Osvaldo Estrada - 'Volver a la tierra'

Se despidieron en el aeropuerto con lágrimas urgentes. Prometiendo escribirse y extrañarse por los próximos doce meses.

Había postergado el viaje por mucho tiempo. Pero esta vez el cuerpo se lo pedía. Olvidarse de todo. Vivir de su morral. Apartarse de su mundo. Caminar. Quería dormir otra vez una noche entera, sin pesadillas ni ataques de ansiedad.
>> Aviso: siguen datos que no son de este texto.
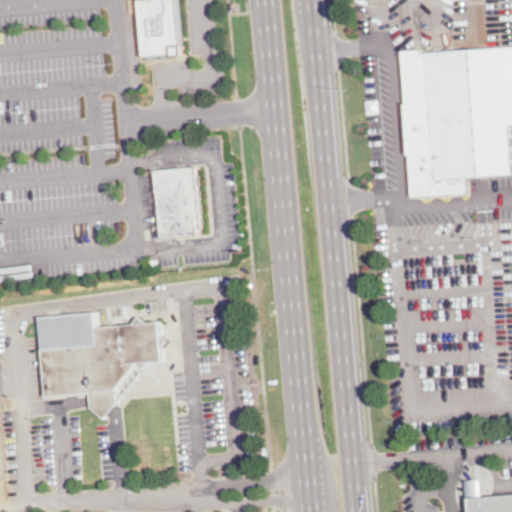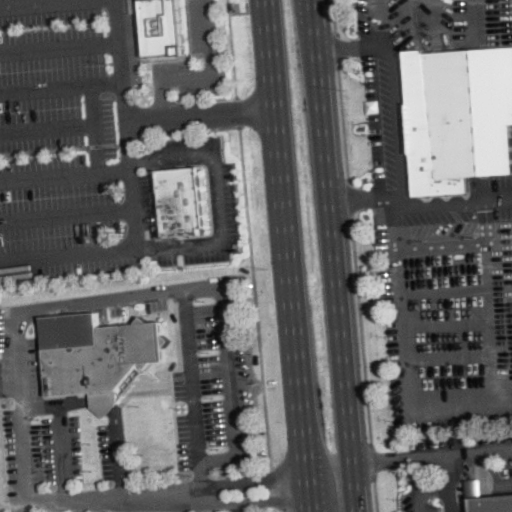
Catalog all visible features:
road: (33, 2)
road: (244, 13)
road: (335, 17)
parking lot: (482, 21)
parking lot: (406, 23)
building: (161, 26)
road: (371, 43)
road: (59, 46)
road: (232, 48)
road: (338, 50)
road: (60, 83)
road: (238, 111)
road: (202, 113)
building: (459, 116)
building: (459, 117)
road: (389, 121)
road: (343, 122)
road: (126, 123)
road: (96, 125)
parking lot: (387, 125)
road: (48, 128)
parking lot: (69, 138)
parking lot: (185, 149)
road: (65, 172)
road: (219, 195)
road: (349, 199)
building: (181, 201)
building: (182, 202)
road: (422, 205)
road: (67, 212)
parking lot: (207, 224)
road: (286, 243)
road: (337, 255)
road: (220, 281)
parking lot: (158, 295)
road: (255, 296)
parking lot: (445, 312)
road: (18, 323)
road: (362, 333)
road: (7, 344)
parking lot: (20, 355)
building: (97, 355)
building: (99, 356)
parking lot: (213, 374)
building: (131, 383)
road: (110, 407)
road: (414, 408)
parking lot: (41, 447)
road: (62, 451)
road: (481, 453)
road: (403, 459)
road: (374, 462)
parking lot: (457, 466)
road: (494, 473)
road: (201, 478)
road: (452, 483)
road: (279, 487)
building: (475, 487)
building: (475, 488)
road: (424, 490)
road: (376, 495)
road: (154, 496)
road: (309, 499)
building: (486, 499)
road: (241, 501)
building: (491, 503)
road: (118, 505)
road: (27, 506)
road: (274, 509)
Fiel a la promesa, en pocos días Rodrigo llenó el diario que Julia le había regalado con las primeras impresiones de la meseta, sin olvidar momentos significativos en la vida compartida desde hacía un par de años. La mañana en que ella se apareció en su oficina con el cabello trenzado para venderle los boletos de una rifa, los largos paseos por el bosque, discutiendo poemas y películas. O el único viaje que hicieron juntos al sur, donde descubrieron lobos marinos y tortugas carnívoras.

Anotó para ella la costumbre de algunos aldeanos de barrer las aceras. El olor de las aguas frescas. Los gusanos extraños que devoran en ciertos pueblos, revueltos con huevo o envueltos en hojarascas de maíz. El gusto popular por las tripas y los sesos. Los músicos panzones. Y el fervor de los fieles que llegan de todos los puntos cardinales, a pie o de rodillas, para pedirle un milagro a su virgen negra.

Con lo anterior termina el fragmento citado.